To-do item: All lines holding the word "кількість" are to be copied from the records beneath.

(Information provided begins)

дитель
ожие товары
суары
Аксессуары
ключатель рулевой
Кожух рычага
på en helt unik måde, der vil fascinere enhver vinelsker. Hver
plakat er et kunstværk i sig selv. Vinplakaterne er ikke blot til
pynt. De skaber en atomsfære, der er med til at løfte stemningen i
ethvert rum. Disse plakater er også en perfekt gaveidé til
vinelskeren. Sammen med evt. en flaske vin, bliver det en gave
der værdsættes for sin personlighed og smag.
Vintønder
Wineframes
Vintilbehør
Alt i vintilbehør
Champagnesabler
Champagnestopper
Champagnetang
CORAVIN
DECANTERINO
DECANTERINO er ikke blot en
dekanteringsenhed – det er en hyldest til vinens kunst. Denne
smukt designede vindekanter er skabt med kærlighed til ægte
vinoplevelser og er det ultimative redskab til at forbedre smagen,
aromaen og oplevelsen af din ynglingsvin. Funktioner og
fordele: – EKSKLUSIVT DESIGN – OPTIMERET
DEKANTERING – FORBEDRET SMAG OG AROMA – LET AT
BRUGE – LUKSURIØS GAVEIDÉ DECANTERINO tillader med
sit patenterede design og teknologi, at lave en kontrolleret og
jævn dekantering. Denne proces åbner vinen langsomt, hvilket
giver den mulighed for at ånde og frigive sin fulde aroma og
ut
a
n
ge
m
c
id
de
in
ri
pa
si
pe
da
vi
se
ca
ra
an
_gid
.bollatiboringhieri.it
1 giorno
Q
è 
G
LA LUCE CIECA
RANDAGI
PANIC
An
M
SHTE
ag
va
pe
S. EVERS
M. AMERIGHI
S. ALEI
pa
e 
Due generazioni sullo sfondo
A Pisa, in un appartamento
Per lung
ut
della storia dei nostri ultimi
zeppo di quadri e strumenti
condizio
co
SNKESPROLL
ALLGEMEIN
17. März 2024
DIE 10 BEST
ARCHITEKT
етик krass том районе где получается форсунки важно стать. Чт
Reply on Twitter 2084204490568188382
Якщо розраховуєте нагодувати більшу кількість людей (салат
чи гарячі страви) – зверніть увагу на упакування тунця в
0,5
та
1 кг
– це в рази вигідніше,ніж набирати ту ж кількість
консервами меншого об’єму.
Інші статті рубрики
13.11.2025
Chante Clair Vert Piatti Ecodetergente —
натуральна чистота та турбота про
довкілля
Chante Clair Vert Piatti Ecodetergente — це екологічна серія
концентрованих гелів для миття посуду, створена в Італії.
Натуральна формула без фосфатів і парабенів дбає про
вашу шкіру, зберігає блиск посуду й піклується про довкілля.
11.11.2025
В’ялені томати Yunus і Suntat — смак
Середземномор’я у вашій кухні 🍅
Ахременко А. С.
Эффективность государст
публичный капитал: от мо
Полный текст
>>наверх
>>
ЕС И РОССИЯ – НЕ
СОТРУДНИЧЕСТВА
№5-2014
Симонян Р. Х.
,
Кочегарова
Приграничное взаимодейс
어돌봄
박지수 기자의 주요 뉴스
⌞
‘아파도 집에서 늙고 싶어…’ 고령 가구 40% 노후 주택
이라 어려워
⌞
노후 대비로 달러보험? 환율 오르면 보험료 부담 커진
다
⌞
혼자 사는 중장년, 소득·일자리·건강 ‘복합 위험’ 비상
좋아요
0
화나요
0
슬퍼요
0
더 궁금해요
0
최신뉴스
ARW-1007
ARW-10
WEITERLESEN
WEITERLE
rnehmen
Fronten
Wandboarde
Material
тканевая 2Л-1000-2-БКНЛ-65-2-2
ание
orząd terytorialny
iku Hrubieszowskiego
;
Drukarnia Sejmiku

(Information provided ends)

Exercise result:
Якщо розраховуєте нагодувати більшу кількість людей (салат
– це в рази вигідніше,ніж набирати ту ж кількість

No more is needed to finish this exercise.